Il observe de plus en plus d’indices selon lesquels des propriétés liées au spin influencent des processus biologiques, de la cicatrisation à la vieillesse, en passant par les traitements par champs électromagnétiques. Dans son laboratoire, il examine si des médicaments peuvent être activés à distance via de telles interactions de spin, une technique prometteuse pour administrer des traitements localement, par exemple contre des tumeurs.
De meilleurs médicaments
La nature peut aussi servir de modèle à de nouvelles technologies. Le transport d’énergie dans la photosynthèse, par exemple, utilise des processus quantiques avec une efficacité de près de 100%. «Si ce mécanisme pouvait être transféré aux panneaux solaires, cela nous procurerait d’énormes gains énergétiques.»
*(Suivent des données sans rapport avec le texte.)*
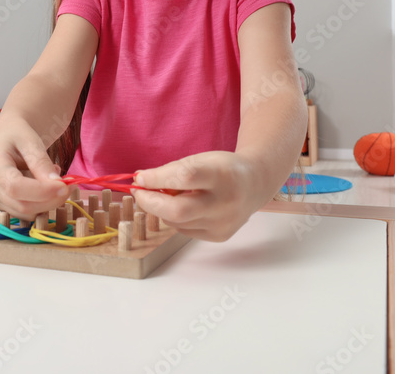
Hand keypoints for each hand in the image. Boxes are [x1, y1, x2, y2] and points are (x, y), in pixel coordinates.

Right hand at [0, 114, 68, 218]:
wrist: (7, 137)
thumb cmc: (17, 135)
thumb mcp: (31, 141)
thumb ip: (42, 162)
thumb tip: (57, 184)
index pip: (15, 187)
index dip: (42, 191)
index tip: (64, 186)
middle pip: (23, 205)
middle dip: (51, 200)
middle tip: (69, 185)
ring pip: (27, 213)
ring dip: (48, 202)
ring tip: (52, 179)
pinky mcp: (3, 206)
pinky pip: (26, 213)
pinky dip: (41, 204)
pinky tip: (44, 187)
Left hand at [131, 151, 268, 241]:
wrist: (255, 184)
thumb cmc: (223, 168)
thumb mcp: (201, 160)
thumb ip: (172, 170)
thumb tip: (141, 181)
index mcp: (222, 175)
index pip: (184, 177)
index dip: (157, 179)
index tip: (140, 178)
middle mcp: (226, 202)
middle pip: (178, 210)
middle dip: (151, 203)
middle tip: (139, 194)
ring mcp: (223, 223)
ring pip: (177, 222)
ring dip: (162, 210)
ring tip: (166, 197)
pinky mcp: (220, 236)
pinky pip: (184, 230)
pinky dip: (176, 219)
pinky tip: (186, 207)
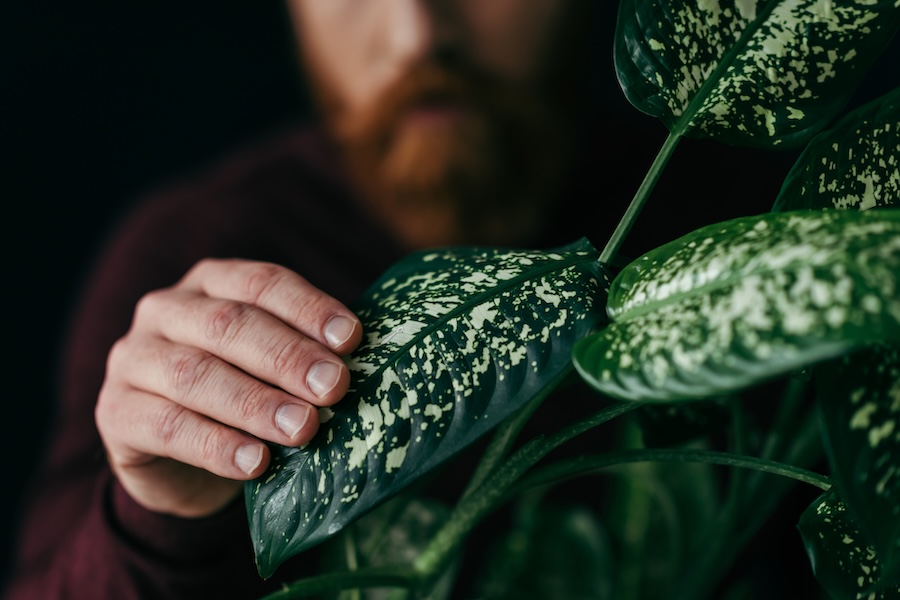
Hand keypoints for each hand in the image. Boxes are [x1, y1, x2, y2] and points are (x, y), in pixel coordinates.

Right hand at [95, 259, 361, 517]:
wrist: (179, 460)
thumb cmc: (242, 396)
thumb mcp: (271, 367)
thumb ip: (305, 356)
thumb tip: (360, 366)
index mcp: (210, 283)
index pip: (261, 283)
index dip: (308, 308)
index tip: (352, 339)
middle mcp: (165, 310)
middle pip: (229, 325)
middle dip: (288, 357)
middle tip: (335, 388)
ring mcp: (133, 359)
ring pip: (195, 374)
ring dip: (256, 403)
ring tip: (303, 429)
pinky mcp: (115, 413)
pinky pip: (166, 426)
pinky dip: (216, 445)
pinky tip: (256, 463)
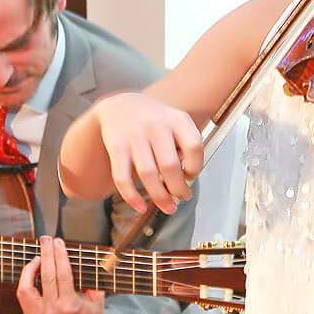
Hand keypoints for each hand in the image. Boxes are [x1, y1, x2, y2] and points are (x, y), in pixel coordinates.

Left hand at [17, 236, 106, 313]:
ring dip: (31, 267)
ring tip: (38, 256)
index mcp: (70, 306)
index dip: (59, 255)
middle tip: (46, 240)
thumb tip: (84, 258)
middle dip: (45, 254)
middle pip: (46, 275)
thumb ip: (92, 279)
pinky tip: (33, 271)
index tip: (58, 242)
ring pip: (28, 286)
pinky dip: (25, 281)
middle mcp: (53, 311)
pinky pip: (23, 296)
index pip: (62, 273)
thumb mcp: (98, 300)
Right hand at [92, 92, 203, 214]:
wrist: (121, 106)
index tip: (191, 176)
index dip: (196, 166)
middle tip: (182, 197)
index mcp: (177, 119)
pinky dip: (132, 196)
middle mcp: (156, 125)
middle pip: (170, 165)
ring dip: (160, 197)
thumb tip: (186, 179)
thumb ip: (184, 145)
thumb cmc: (154, 121)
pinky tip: (141, 206)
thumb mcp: (175, 122)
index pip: (194, 146)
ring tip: (168, 206)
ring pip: (148, 174)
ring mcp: (135, 135)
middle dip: (178, 189)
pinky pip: (123, 177)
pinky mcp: (116, 146)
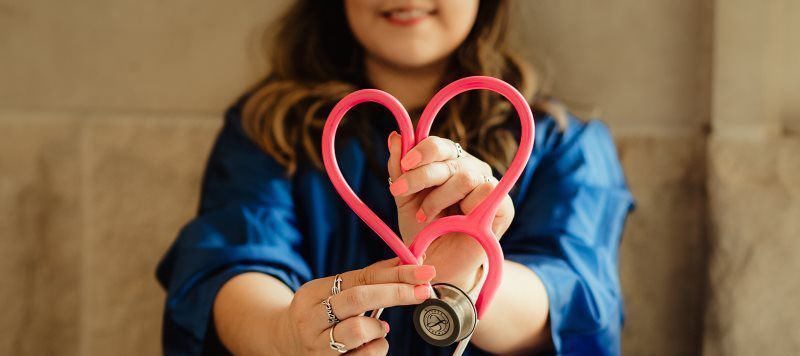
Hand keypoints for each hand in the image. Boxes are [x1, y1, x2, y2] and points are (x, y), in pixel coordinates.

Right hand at [279, 258, 435, 354]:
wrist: (284, 345)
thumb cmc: (320, 315)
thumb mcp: (334, 293)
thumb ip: (368, 278)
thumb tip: (410, 260)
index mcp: (312, 293)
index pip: (360, 277)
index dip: (395, 273)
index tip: (424, 271)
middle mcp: (309, 319)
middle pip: (358, 298)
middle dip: (396, 292)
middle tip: (423, 291)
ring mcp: (315, 346)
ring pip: (358, 330)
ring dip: (379, 329)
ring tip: (379, 329)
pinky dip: (376, 348)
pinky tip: (369, 345)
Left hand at [386, 132, 514, 290]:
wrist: (438, 265)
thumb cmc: (423, 231)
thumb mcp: (405, 199)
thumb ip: (399, 169)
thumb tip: (395, 136)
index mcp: (447, 163)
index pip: (438, 145)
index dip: (421, 151)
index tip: (403, 166)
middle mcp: (469, 168)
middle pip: (449, 156)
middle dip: (421, 175)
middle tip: (399, 192)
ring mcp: (487, 185)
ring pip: (465, 176)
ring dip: (439, 197)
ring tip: (425, 216)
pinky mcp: (503, 205)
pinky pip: (487, 192)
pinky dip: (466, 207)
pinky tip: (455, 221)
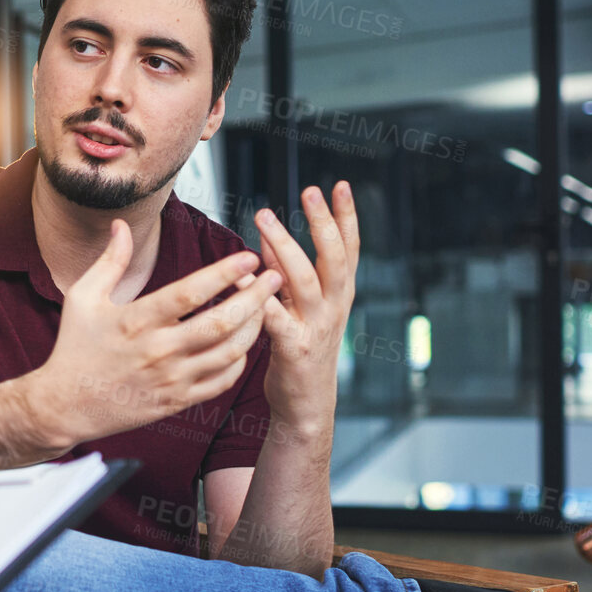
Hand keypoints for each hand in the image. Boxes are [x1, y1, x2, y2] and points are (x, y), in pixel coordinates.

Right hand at [29, 219, 281, 447]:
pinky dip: (240, 361)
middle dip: (254, 298)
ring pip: (229, 353)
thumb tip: (122, 224)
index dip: (223, 274)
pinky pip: (221, 381)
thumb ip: (109, 260)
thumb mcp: (83, 298)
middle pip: (220, 323)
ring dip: (254, 328)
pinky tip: (244, 342)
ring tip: (265, 306)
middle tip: (274, 278)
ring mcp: (170, 379)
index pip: (189, 293)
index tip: (248, 258)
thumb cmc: (74, 347)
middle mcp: (157, 351)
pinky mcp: (177, 401)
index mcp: (135, 321)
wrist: (65, 405)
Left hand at [254, 182, 358, 434]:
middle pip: (332, 258)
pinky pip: (275, 318)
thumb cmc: (300, 349)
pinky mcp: (294, 349)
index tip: (341, 186)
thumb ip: (285, 272)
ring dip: (284, 246)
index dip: (346, 217)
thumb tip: (267, 235)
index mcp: (339, 295)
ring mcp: (316, 327)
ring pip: (304, 280)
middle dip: (322, 222)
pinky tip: (242, 278)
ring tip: (264, 218)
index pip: (348, 249)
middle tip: (310, 191)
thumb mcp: (300, 306)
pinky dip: (258, 297)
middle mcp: (333, 307)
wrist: (306, 405)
Johnjoe McFadden cite également les enzymes comme des joyaux de la biologie quantique. «Ce sont les chevaux de trait de la vie. Les enzymes accélèrent la vitesse des réactions chimiques d’un facteur énorme. Si vous pouviez accélérer votre vitesse de marche de la même façon, vous traverseriez la Voie lactée en quelques millisecondes. Personne ne comprenait comment cela était possible, jusqu’à ce que la physique quantique apporte une explication. Nous savons aujourd’hui que de nombreuses enzymes utilisent la physique quantique pour accomplir leurs tâches dans notre organisme. Presque tous les médicaments ciblent des enzymes, donc comprendre le fonctionnement quantique des enzymes peut nous aider à concevoir des médicaments plus puissants.»
«Les enzymes accélèrent la vitesse des réactions chimiques d’un facteur énorme. Si vous pouviez accélérer votre vitesse de marche de la même façon, vous traverseriez la Voie lactée en quelques millisecondes.»
Johnjoe McFadden établit enfin un parallèle avec la façon dont la biochimie s’est, au cours du siècle dernier, imposée comme un fondement indispensable des sciences de la vie. La biologie quantique est-elle aujourd’hui peut-être au début d’un parcours similaire? L’interface entre la physique et la biologie est un domaine de recherche exigeant mais, conclut-il, «les domaines les plus exigeants sont aussi les plus passionnants».
Nouvelle course aux armements
Des ordinateurs quantiques à la biologie quantique: la science quantique connaît une croissance rapide et revêt une importance géopolitique croissante. Les fondements de la théorie quantique ont été posés à la veille de la Première Guerre mondiale. Avec l’élaboration de sa description mathématique durant l’entre-deux-guerres, et surtout avec le développement de la bombe atomique pendant la Seconde Guerre mondiale, la physique quantique a même posé indirectement les bases de l’ordre mondial d’après-guerre.
Aujourd’hui que l’ordre établi vacille de nouveau, l’histoire semble se répéter. Les grands géants technologiques américains sentent le souffle de la Chine dans leur nuque. Une nouvelle course est lancée, tandis que les percées scientifiques se succèdent à un rythme effréné. A l’instar de l’intelligence artificielle, la technologie quantique est devenue un atout stratégique majeur dans un ordre mondial en mutation.